Work order: Lines from the one containing "part: (160, 193) -> (234, 398), size x0.62" through the final line of the entries below: reproduce them exactly, all of them and only them.

──────

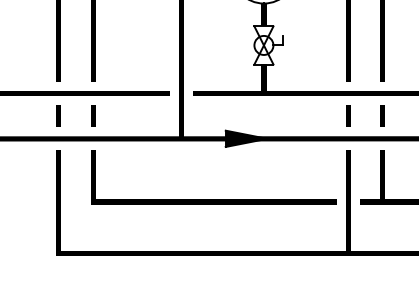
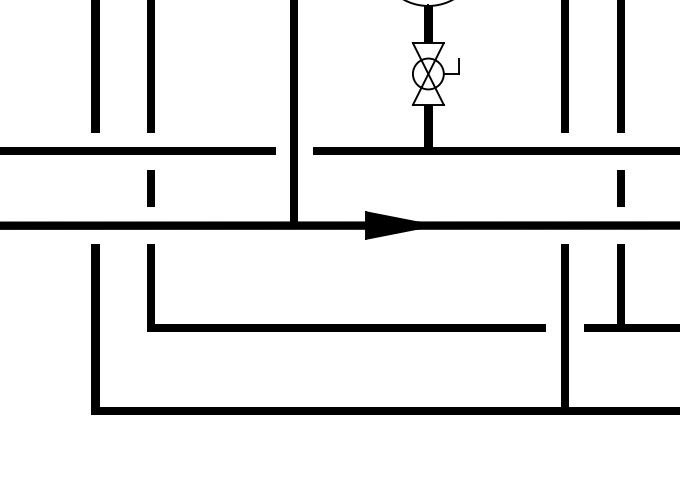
line: (58, 115) -> (94, 187), removed
line: (348, 115) -> (565, 187), removed

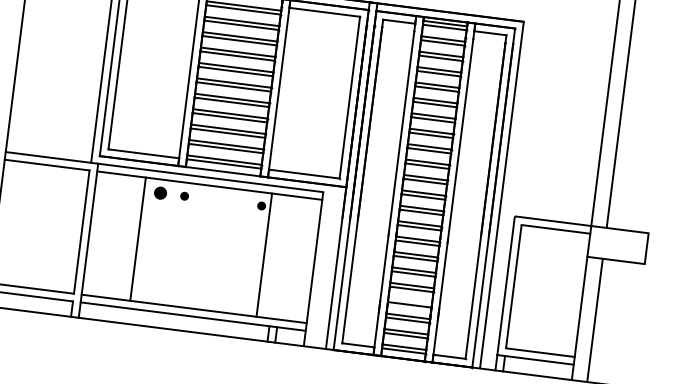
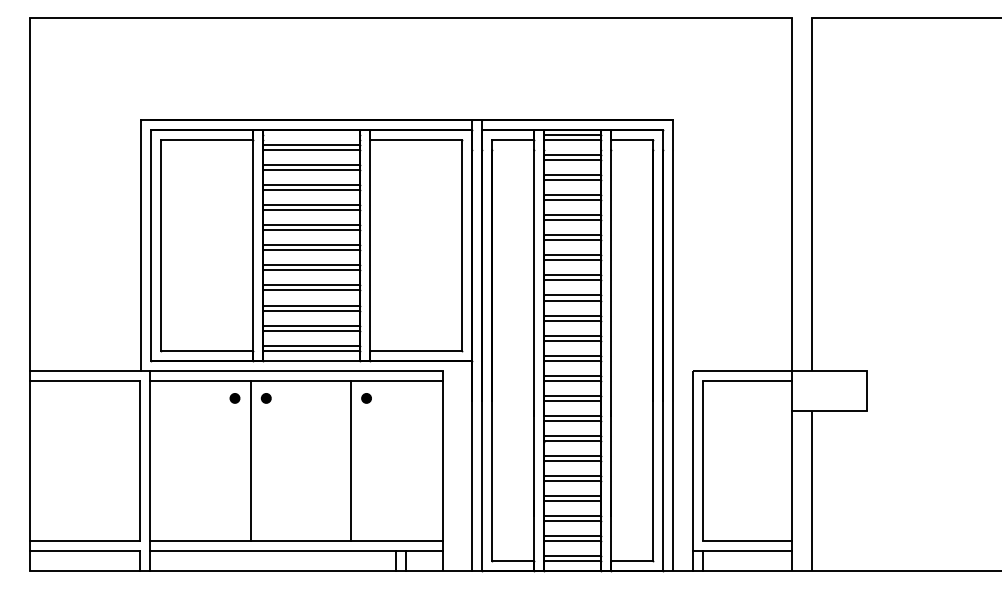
part: (160, 193) -> (234, 398), size x0.62
line: (138, 238) -> (250, 460), moved
line: (264, 254) -> (350, 460), moved
line: (409, 301) -> (571, 496), added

──────

Task solution:
part: (160, 193) -> (234, 398), size x0.62
line: (138, 238) -> (250, 460), moved
line: (264, 254) -> (350, 460), moved
line: (409, 301) -> (571, 496), added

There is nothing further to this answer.